The struggle to evaluate waiting lists also leads to legislative troubles.

If the Congressional Budget Office (CBO) is going to put a number on how much it would cost to care for over 800,000 more people, for example, that would be a major dollar sign. But those evaluations don’t always consider the whole picture.

“All they really evaluate is what it would cost if [that many] more people got services,” Anderson said. “What that fails to account for is how many of those people would go to an institution for long-term care services, which would be three times the cost, or how many of those people are sick because they’re not receiving that HCBS support. … They may be higher-cost users of other health care services in Medicare or even Medicaid because of that lack of support.”

HCBS solutions

The Urban Institute and Robert Wood Johnson Foundation laid out three options to address the issue at a federal level in their analysis.

Under the first option, federal funding would increase to support HCBS eligibility, caregiver wages and other services based on a per-community-resident basis. Those residents would have two or more disabilities, which could refer to issues having to do with activities of daily living (ADLs). This would mean additional federal funding, but no less – or more – state spending.

The second option would provide federal funding to increase HCBS spending to the national state median in lower-spending states and replace a certain amount of state spending in higher-spending states so that they could better bolster their programs.

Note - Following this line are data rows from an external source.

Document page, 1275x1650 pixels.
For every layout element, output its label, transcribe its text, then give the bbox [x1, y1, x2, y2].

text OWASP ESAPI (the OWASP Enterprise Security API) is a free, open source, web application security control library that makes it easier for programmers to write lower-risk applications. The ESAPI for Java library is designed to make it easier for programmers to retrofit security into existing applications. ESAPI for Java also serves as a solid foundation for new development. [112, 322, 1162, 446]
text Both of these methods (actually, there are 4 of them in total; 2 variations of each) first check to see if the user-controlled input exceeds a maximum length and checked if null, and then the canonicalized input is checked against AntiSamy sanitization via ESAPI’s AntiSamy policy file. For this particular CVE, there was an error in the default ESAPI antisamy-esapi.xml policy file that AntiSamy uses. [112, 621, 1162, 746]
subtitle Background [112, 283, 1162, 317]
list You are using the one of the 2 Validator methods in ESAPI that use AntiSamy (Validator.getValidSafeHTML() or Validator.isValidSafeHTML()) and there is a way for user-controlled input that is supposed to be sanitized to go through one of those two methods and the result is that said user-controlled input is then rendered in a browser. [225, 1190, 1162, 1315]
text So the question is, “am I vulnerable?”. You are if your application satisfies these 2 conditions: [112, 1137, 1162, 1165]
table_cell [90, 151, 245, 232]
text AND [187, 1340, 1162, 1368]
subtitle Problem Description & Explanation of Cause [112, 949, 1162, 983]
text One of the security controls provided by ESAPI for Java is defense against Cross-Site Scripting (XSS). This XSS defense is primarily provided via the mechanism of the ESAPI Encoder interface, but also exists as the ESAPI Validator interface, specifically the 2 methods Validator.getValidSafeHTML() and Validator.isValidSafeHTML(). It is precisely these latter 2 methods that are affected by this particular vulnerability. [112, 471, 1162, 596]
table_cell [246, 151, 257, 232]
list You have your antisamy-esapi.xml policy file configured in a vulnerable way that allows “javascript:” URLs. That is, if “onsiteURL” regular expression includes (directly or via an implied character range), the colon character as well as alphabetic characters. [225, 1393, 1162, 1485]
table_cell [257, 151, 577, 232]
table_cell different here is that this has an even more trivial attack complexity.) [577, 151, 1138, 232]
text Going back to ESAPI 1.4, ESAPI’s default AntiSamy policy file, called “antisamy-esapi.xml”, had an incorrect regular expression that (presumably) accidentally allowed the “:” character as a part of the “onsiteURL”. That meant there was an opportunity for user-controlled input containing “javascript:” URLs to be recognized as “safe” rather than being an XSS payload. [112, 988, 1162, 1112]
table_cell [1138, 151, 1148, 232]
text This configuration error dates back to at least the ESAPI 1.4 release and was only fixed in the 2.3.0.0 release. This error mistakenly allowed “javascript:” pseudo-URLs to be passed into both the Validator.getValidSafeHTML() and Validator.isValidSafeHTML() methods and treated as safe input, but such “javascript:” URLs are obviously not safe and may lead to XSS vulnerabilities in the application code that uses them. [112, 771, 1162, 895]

And finally, the third would permanently increase each state’s federal medical assistance percentage (FMAP) for HCBS by 10 percentage points to also support eligibility, wages and services.

“I think that some of the trade offs that you have to think about in designing these options is that you want to create a situation where you’re going to get take-up from all of the states,” Hempstead said. “You want – with whatever you do – to make an option where most or all states would want to take advantage of it, because obviously, if they don’t, then the people that live in those states aren’t going to benefit.”